- _Page extract_
Remember how exciting the NBA free agency period was? We were treated to multiple All-Stars being traded, and a handful of others exercising their rights to sign with new teams. It was arguably more exciting than the entire NBA Playoffs, and I don’t know many who would take the other side of that debate. Unfortunately, the NFL free-agency period rarely provides the same level of excitement.
Sure, we saw the AJ Bouye and Calais Campbell bolt for the Jaguars and Stephon Gilmore head to the Patriots. But the “big-name” quarterbacks on the move were Mike Glennon (Chicago) and Brian Hoyer (San Francisco). It’s safe to assume no red carpets were rolled out for their arrivals.
Will the 2018 offseason be different?
With a handful of premier quarterbacks set to become free agents next summer, the league could receive quite the shakeup. I’m not being naive; I realize some “impending” free agents, like Matthew Stafford (Detroit), are not going to hit the open market. (The Lions letting Stafford go is about as likely as them asking me to play QB for them.) But there are actual, quality QBs who could actually show up to the free-agent festivities.
Among the active party-goers, Kirk Cousins is the Cinderella of the ball. Cousins has enjoyed a few dances with Washington, but the team isn’t sure it’s found true love. And after having his toes repeatedly stepped on by his current dance partner, the pivot may be looking forward to finding a new one.

- _Extracted information_

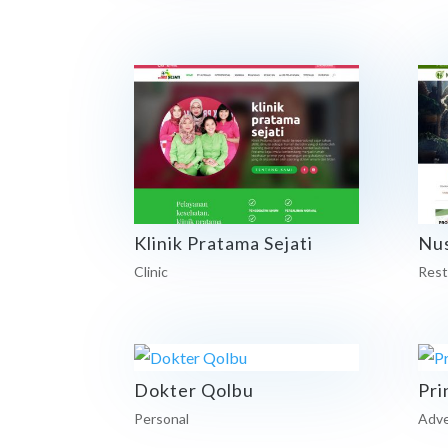
Klinik Pratama Sejati
Nu
Clinic
Rest
Dokter Qolbu
Pri
Personal
Adve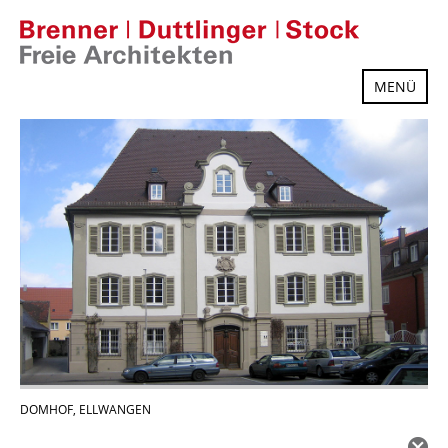
Skip
to
content
MENÜ
DOMHOF, ELLWANGEN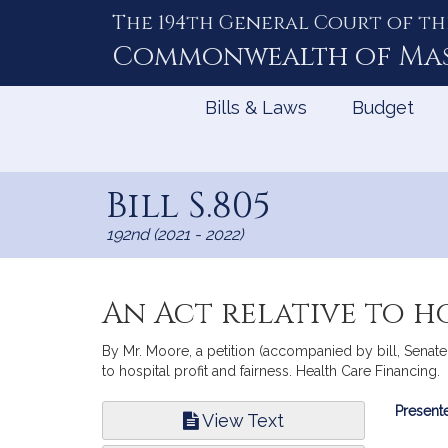
The 194th General Court of th
Skip
to
Commonwealth of
Ma
Content
Bills & Laws
Budget
Bill S.805
192nd (2021 - 2022)
An Act relative to ho
By Mr. Moore, a petition (accompanied by bill, Senate,
to hospital profit and fairness. Health Care Financing.
Bill
Presente
View Text
Infor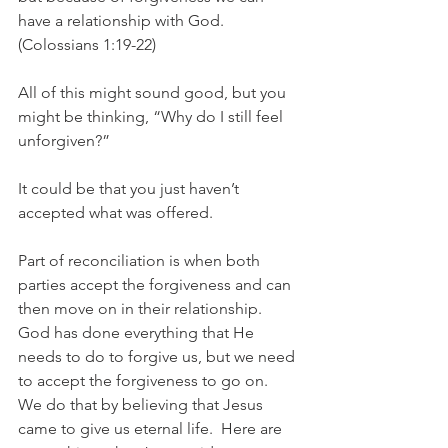
have a relationship with God.  
(Colossians 1:19-22)
All of this might sound good, but you 
might be thinking, “Why do I still feel 
unforgiven?”
It could be that you just haven’t 
accepted what was offered.
Part of reconciliation is when both 
parties accept the forgiveness and can 
then move on in their relationship.  
God has done everything that He 
needs to do to forgive us, but we need 
to accept the forgiveness to go on.  
We do that by believing that Jesus 
came to give us eternal life.  Here are 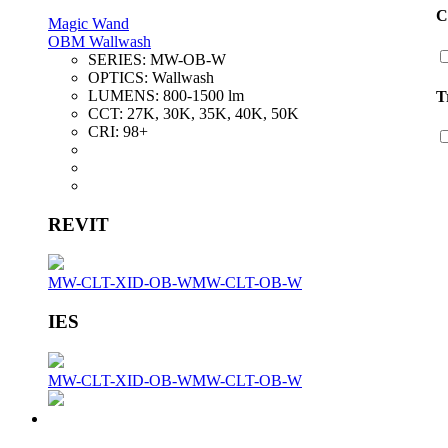
C
Magic Wand
OBM Wallwash
SERIES:
MW-OB-W
OPTICS:
Wallwash
LUMENS:
800-1500 lm
T
CCT:
27K, 30K, 35K, 40K, 50K
CRI:
98+
REVIT
MW-CLT-XID-OB-W
MW-CLT-OB-W
IES
MW-CLT-XID-OB-W
MW-CLT-OB-W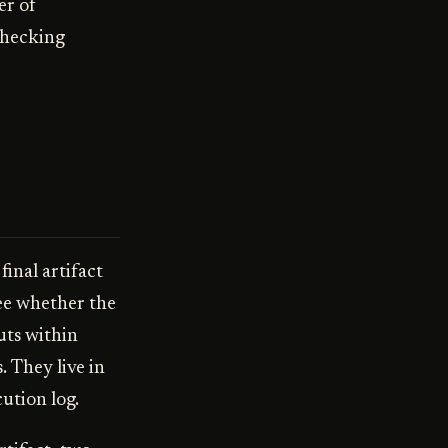
er of
checking
inal artifact
see whether the
uts within
. They live in
ution log.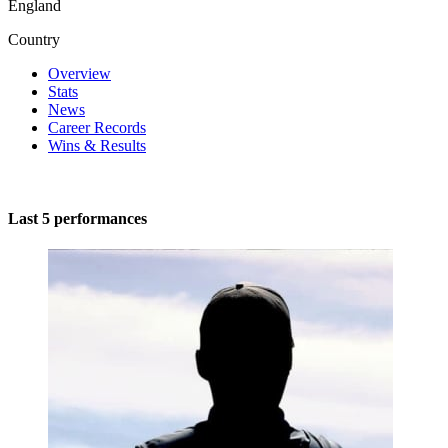
England
Country
Overview
Stats
News
Career Records
Wins & Results
Last 5 performances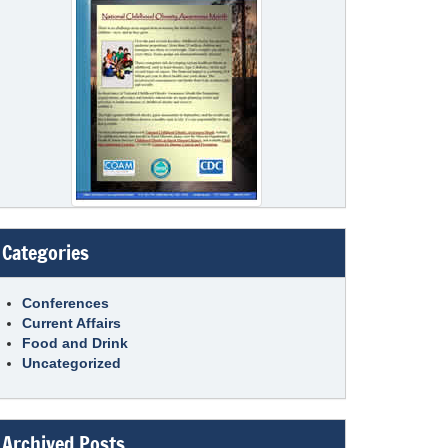
Categories
Conferences
Current Affairs
Food and Drink
Uncategorized
Archived Posts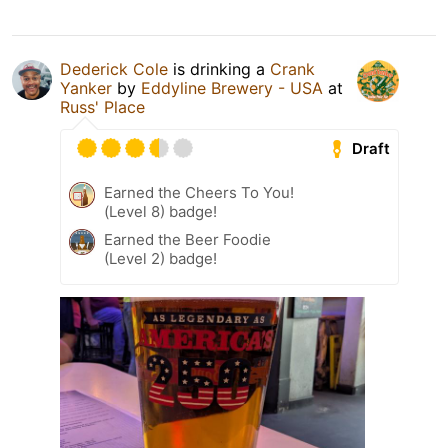
Dederick Cole
is drinking a
Crank
Yanker
by
Eddyline Brewery - USA
at
Russ' Place
Draft
Earned the Cheers To You!
(Level 8) badge!
Earned the Beer Foodie
(Level 2) badge!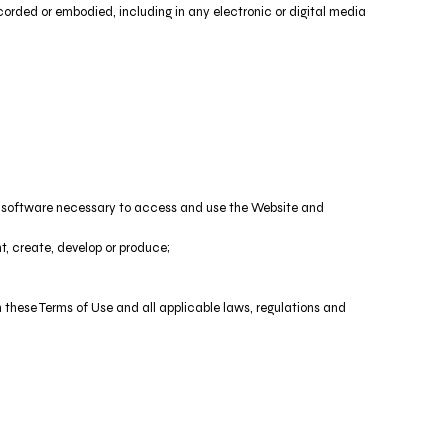
orded or embodied, including in any electronic or digital media
nd software necessary to access and use the Website and
nt, create, develop or produce;
h these Terms of Use and all applicable laws, regulations and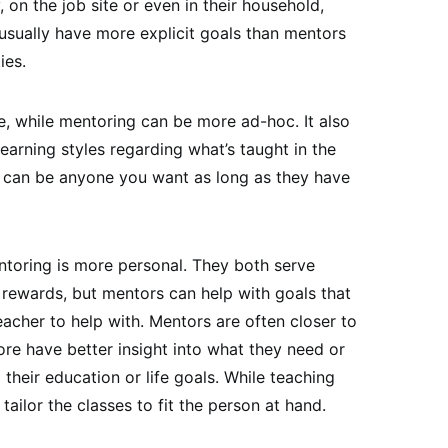
, on the job site or even in their household,
usually have more explicit goals than mentors
ies.
le, while mentoring can be more ad-hoc. It also
earning styles regarding what’s taught in the
can be anyone you want as long as they have
ntoring is more personal. They both serve
r rewards, but mentors can help with goals that
acher to help with. Mentors are often closer to
ore have better insight into what they need or
heir education or life goals. While teaching
tailor the classes to fit the person at hand.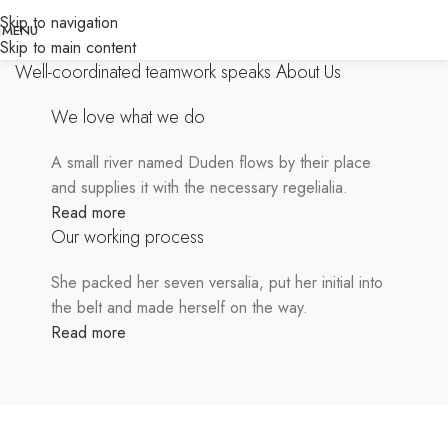
Skip to navigation
MENU
SOME WORDS ABOUT US
Skip to main content
Well-coordinated teamwork speaks About Us
We love what we do
A small river named Duden flows by their place
and supplies it with the necessary regelialia.
Read more
Our working process
She packed her seven versalia, put her initial into
the belt and made herself on the way.
Read more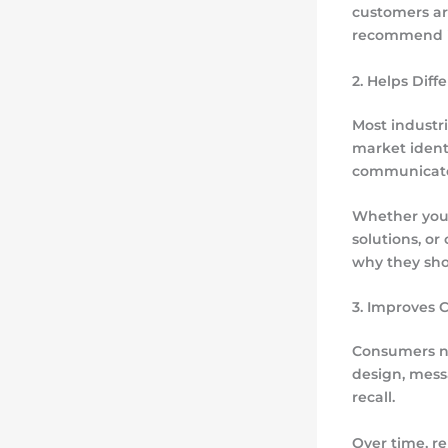
customers ar
recommend it
2. Helps Diff
Most industri
market ident
communicate 
Whether your
solutions, o
why they sho
3. Improves 
Consumers na
design, mess
recall.
Over time, 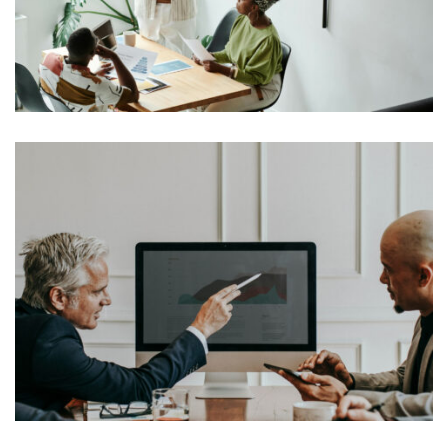
typesetting industry. Lorem Ipsum has been the
industry’s standard dummy text ever since the 1500s,
View More
when an unknown printer took a galley of type and
scrambled it to make a […]
Lorem Ipsum is simply dummy text of the printing and
typesetting industry. Lorem Ipsum has been the
industry’s standard dummy text ever since the 1500s,
View More
when an unknown printer took a galley of type and
scrambled it to make a […]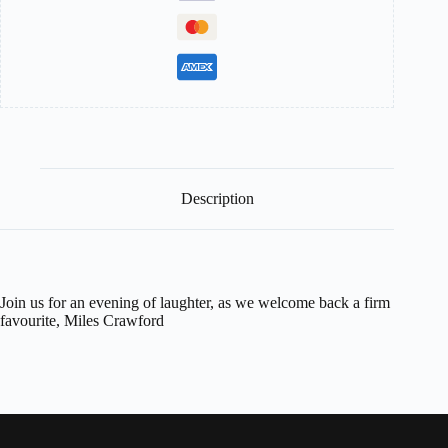
Description
Join us for an evening of laughter, as we welcome back a firm
favourite, Miles Crawford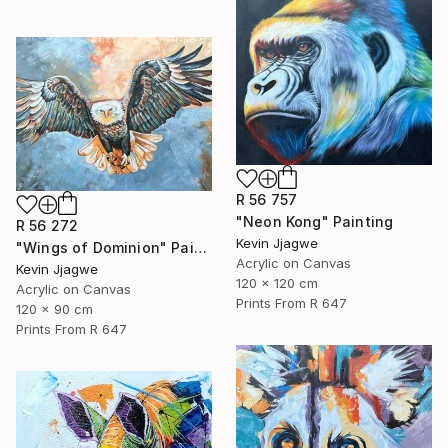
R 56 757
"Neon Kong" Painting
R 56 272
Kevin Jjagwe
"Wings of Dominion" Painting
Acrylic on Canvas
Kevin Jjagwe
120 x 120 cm
Acrylic on Canvas
Prints From
R 647
120 x 90 cm
Prints From
R 647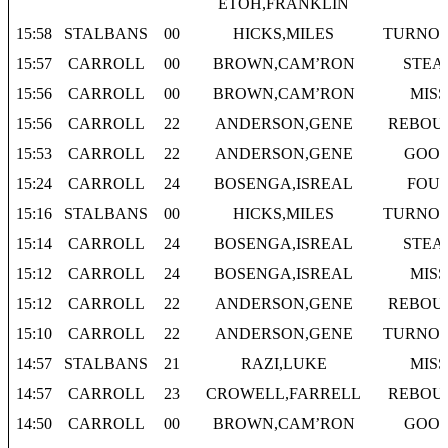
ETOH,FRANKLIN
15:58
STALBANS
00
HICKS,MILES
TURNO
15:57
CARROLL
00
BROWN,CAM’RON
STEA
15:56
CARROLL
00
BROWN,CAM’RON
MISS
15:56
CARROLL
22
ANDERSON,GENE
REBOU
15:53
CARROLL
22
ANDERSON,GENE
GOO
15:24
CARROLL
24
BOSENGA,ISREAL
FOU
15:16
STALBANS
00
HICKS,MILES
TURNO
15:14
CARROLL
24
BOSENGA,ISREAL
STEA
15:12
CARROLL
24
BOSENGA,ISREAL
MISS
15:12
CARROLL
22
ANDERSON,GENE
REBOU
15:10
CARROLL
22
ANDERSON,GENE
TURNO
14:57
STALBANS
21
RAZI,LUKE
MISS
14:57
CARROLL
23
CROWELL,FARRELL
REBOU
14:50
CARROLL
00
BROWN,CAM’RON
GOO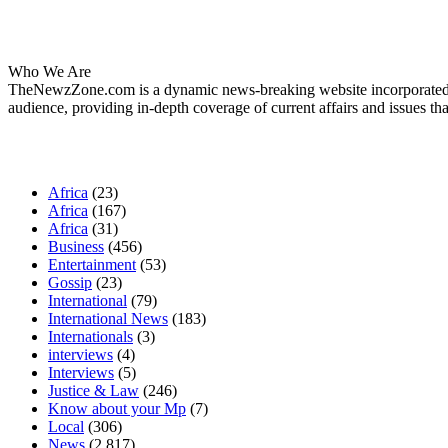
About Us
Who We Are
TheNewzZone.com is a dynamic news-breaking website incorporated u
audience, providing in-depth coverage of current affairs and issues tha
Our Categories
Africa
(23)
Africa
(167)
Africa
(31)
Business
(456)
Entertainment
(53)
Gossip
(23)
International
(79)
International News
(183)
Internationals
(3)
interviews
(4)
Interviews
(5)
Justice & Law
(246)
Know about your Mp
(7)
Local
(306)
News
(2,817)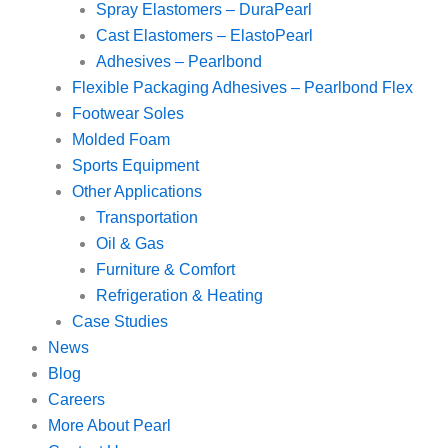
Spray Elastomers – DuraPearl
Cast Elastomers – ElastoPearl
Adhesives – Pearlbond
Flexible Packaging Adhesives – Pearlbond Flex
Footwear Soles
Molded Foam
Sports Equipment
Other Applications
Transportation
Oil & Gas
Furniture & Comfort
Refrigeration & Heating
Case Studies
News
Blog
Careers
More About Pearl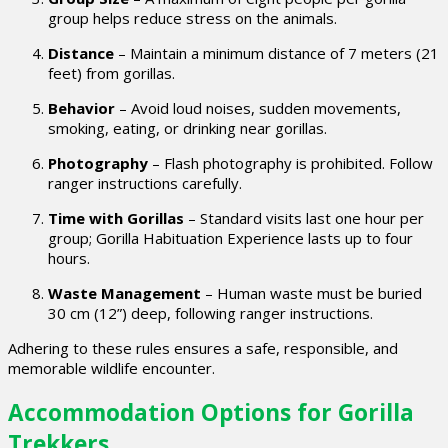
group helps reduce stress on the animals.
Distance
– Maintain a minimum distance of 7 meters (21
feet) from gorillas.
Behavior
– Avoid loud noises, sudden movements,
smoking, eating, or drinking near gorillas.
Photography
– Flash photography is prohibited. Follow
ranger instructions carefully.
Time with Gorillas
– Standard visits last one hour per
group; Gorilla Habituation Experience lasts up to four
hours.
Waste Management
– Human waste must be buried
30 cm (12”) deep, following ranger instructions.
Adhering to these rules ensures a safe, responsible, and
memorable wildlife encounter.
Accommodation Options for Gorilla
Trekkers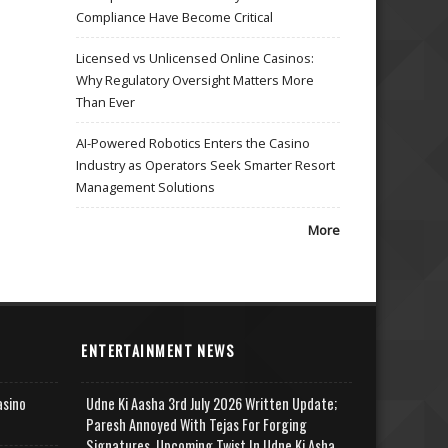
Compliance Have Become Critical
Licensed vs Unlicensed Online Casinos:
Why Regulatory Oversight Matters More
Than Ever
AI-Powered Robotics Enters the Casino
Industry as Operators Seek Smarter Resort
Management Solutions
More
ENTERTAINMENT NEWS
asino
Udne Ki Aasha 3rd July 2026 Written Update;
Paresh Annoyed With Tejas For Forging
Signatures, Upcoming Twist In Udne Ki Asha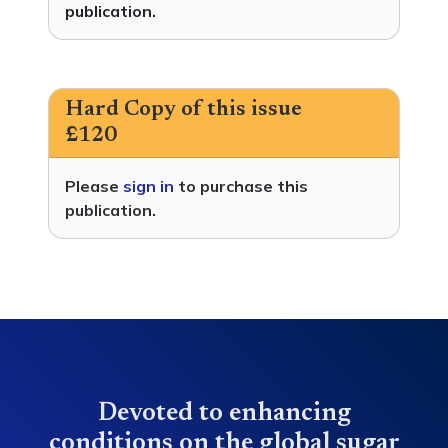
publication.
Hard Copy of this issue
£120
Please
sign in
to purchase this
publication.
Devoted to enhancing
conditions on the global sugar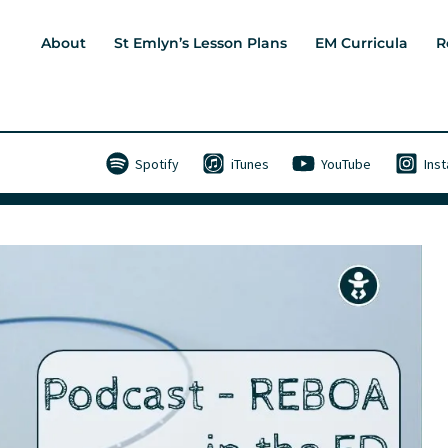
About
St Emlyn’s Lesson Plans
EM Curricula
R
Spotify
iTunes
YouTube
Ins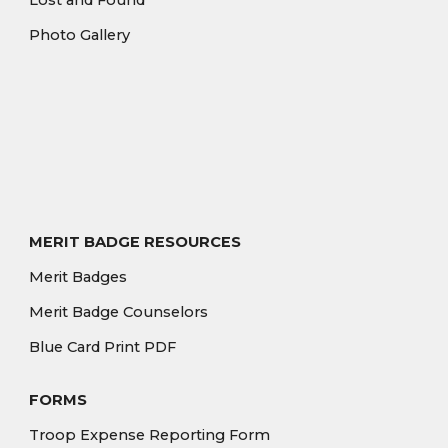
Lost and Found
Photo Gallery
MERIT BADGE RESOURCES
Merit Badges
Merit Badge Counselors
Blue Card Print PDF
FORMS
Troop Expense Reporting Form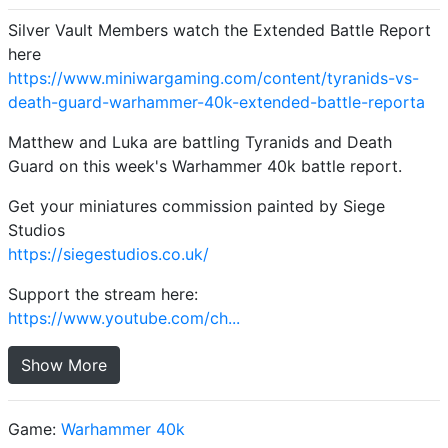
Silver Vault Members watch the Extended Battle Report
here
https://www.miniwargaming.com/content/tyranids-vs-
death-guard-warhammer-40k-extended-battle-reporta
Matthew and Luka are battling Tyranids and Death
Guard on this week's Warhammer 40k battle report.
Get your miniatures commission painted by Siege
Studios
https://siegestudios.co.uk/
Support the stream here:
https://www.youtube.com/ch...
Show More
Game:
Warhammer 40k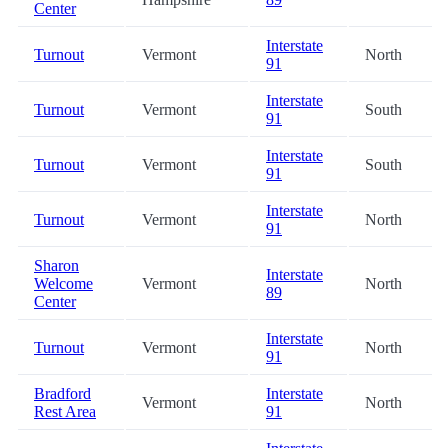
Center
Interstate
Turnout
Vermont
North
91
Interstate
Turnout
Vermont
South
91
Interstate
Turnout
Vermont
South
91
Interstate
Turnout
Vermont
North
91
Sharon
Interstate
Welcome
Vermont
North
89
Center
Interstate
Turnout
Vermont
North
91
Bradford
Interstate
Vermont
North
Rest Area
91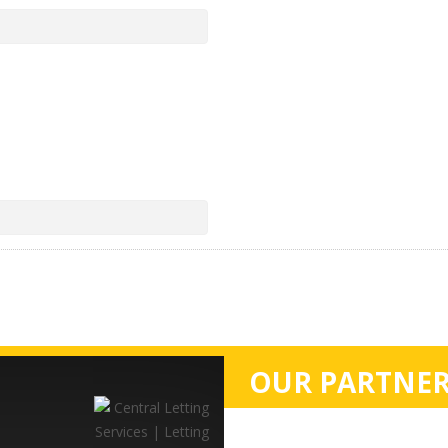
OUR PARTNER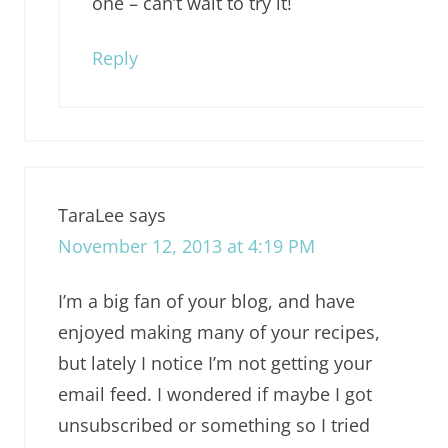
one – can’t wait to try it!
Reply
TaraLee
says
November 12, 2013 at 4:19 PM
I’m a big fan of your blog, and have
enjoyed making many of your recipes,
but lately I notice I’m not getting your
email feed. I wondered if maybe I got
unsubscribed or something so I tried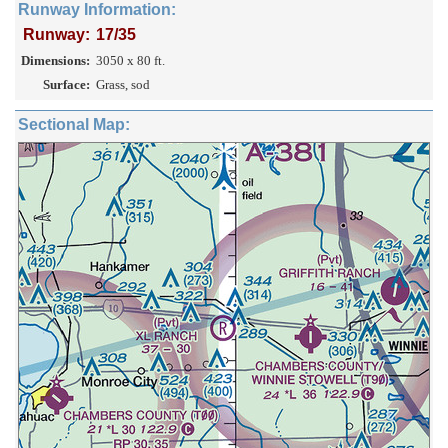
Runway Information:
Runway:
17/35
Dimensions:
3050 x 80 ft.
Surface:
Grass, sod
Sectional Map: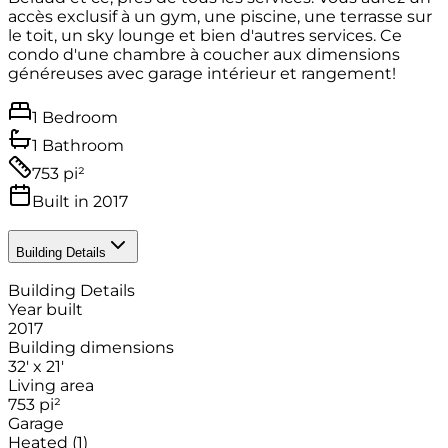
accès exclusif à un gym, une piscine, une terrasse sur
le toit, un sky lounge et bien d'autres services. Ce
condo d'une chambre à coucher aux dimensions
généreuses avec garage intérieur et rangement!
1 Bedroom
1 Bathroom
753 pi²
Built in 2017
Building Details
Building Details
Year built
2017
Building dimensions
32' x 21'
Living area
753
pi²
Garage
Heated
(1)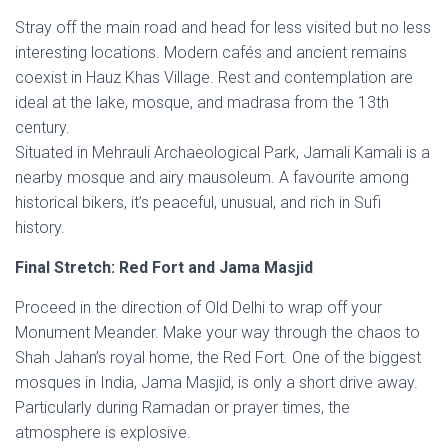
Stray off the main road and head for less visited but no less
interesting locations. Modern cafés and ancient remains
coexist in Hauz Khas Village. Rest and contemplation are
ideal at the lake, mosque, and madrasa from the 13th
century.
Situated in Mehrauli Archaeological Park, Jamali Kamali is a
nearby mosque and airy mausoleum. A favourite among
historical bikers, it’s peaceful, unusual, and rich in Sufi
history.
Final Stretch: Red Fort and Jama Masjid
Proceed in the direction of Old Delhi to wrap off your
Monument Meander. Make your way through the chaos to
Shah Jahan’s royal home, the Red Fort. One of the biggest
mosques in India, Jama Masjid, is only a short drive away.
Particularly during Ramadan or prayer times, the
atmosphere is explosive.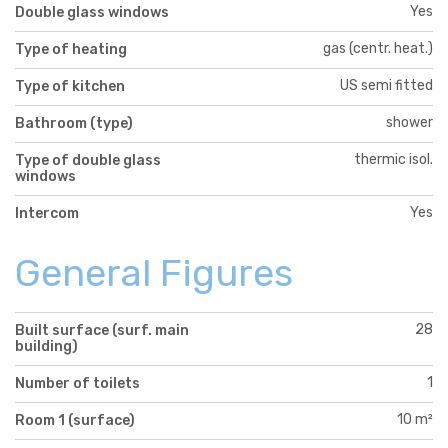
Yes
Double glass windows
gas (centr. heat.)
Type of heating
US semi fitted
Type of kitchen
shower
Bathroom (type)
thermic isol.
Type of double glass
windows
Yes
Intercom
General Figures
28
Built surface (surf. main
building)
1
Number of toilets
10 m²
Room 1 (surface)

- _Exercise A_
Please answer these questions about the NFL free-agency article:
(i) Which team did Stephon Gilmore head to?
(ii) Where did Brian Hoyer go?
(iii) Which team has Kirk Cousins enjoyed a few dances with?
- _Exercise B_
Reproduce the NFL free-agency article between "Sure, we saw" and "the free-agent festivities.", inclusive.
- _Exercise C_
Carry on the NFL free-agency article from the point where it stops.

- _Final answer A_
(i) The Patriots
(ii) San Francisco
(iii) Washington

- _Final answer B_
Sure, we saw the AJ Bouye and Calais Campbell bolt for the Jaguars and Stephon Gilmore head to the Patriots. But the “big-name” quarterbacks on the move were Mike Glennon (Chicago) and Brian Hoyer (San Francisco). It’s safe to assume no red carpets were rolled out for their arrivals.
Will the 2018 offseason be different?
With a handful of premier quarterbacks set to become free agents next summer, the league could receive quite the shakeup. I’m not being naive; I realize some “impending” free agents, like Matthew Stafford (Detroit), are not going to hit the open market. (The Lions letting Stafford go is about as likely as them asking me to play QB for them.) But there are actual, quality QBs who could actually show up to the free-agent festivities.

- _Final answer C_
Unfortunately, we will have to wait nearly an entire year to hear the end of this song. But Cousins’ play during the 2017 season will go a long way to determining his future. Same goes for the other potential dancers.
Here are the noteworthy 2018 free-agent quarterbacks, along with predictions on how they’ll perform in their contract season and the odds of which partner will woo them over next year.
2018 FREE AGENT QBs
In nine starts over his first three seasons as a pro, Cousins flashed bits of brilliance, but lacked confidence and consistency. Then, in the final year of his rookie contract (2015), he broke out, throwing for 4,166 yards, 29 TDs, and 11 INTs en route to leading Washington to a division title.
Uncertain whether Cousins was a flash in the pan or a legitimate franchise quarterback, Washington placed the franchise tag on their QB in 2016. He responded with another great season, earning a trip to the Pro Bowl; but the team took a step back, posting an 8-7-1 record. Apparently the uncertainty continues to loom, as the five-year veteran will play for a second consecutive season under the franchise tag.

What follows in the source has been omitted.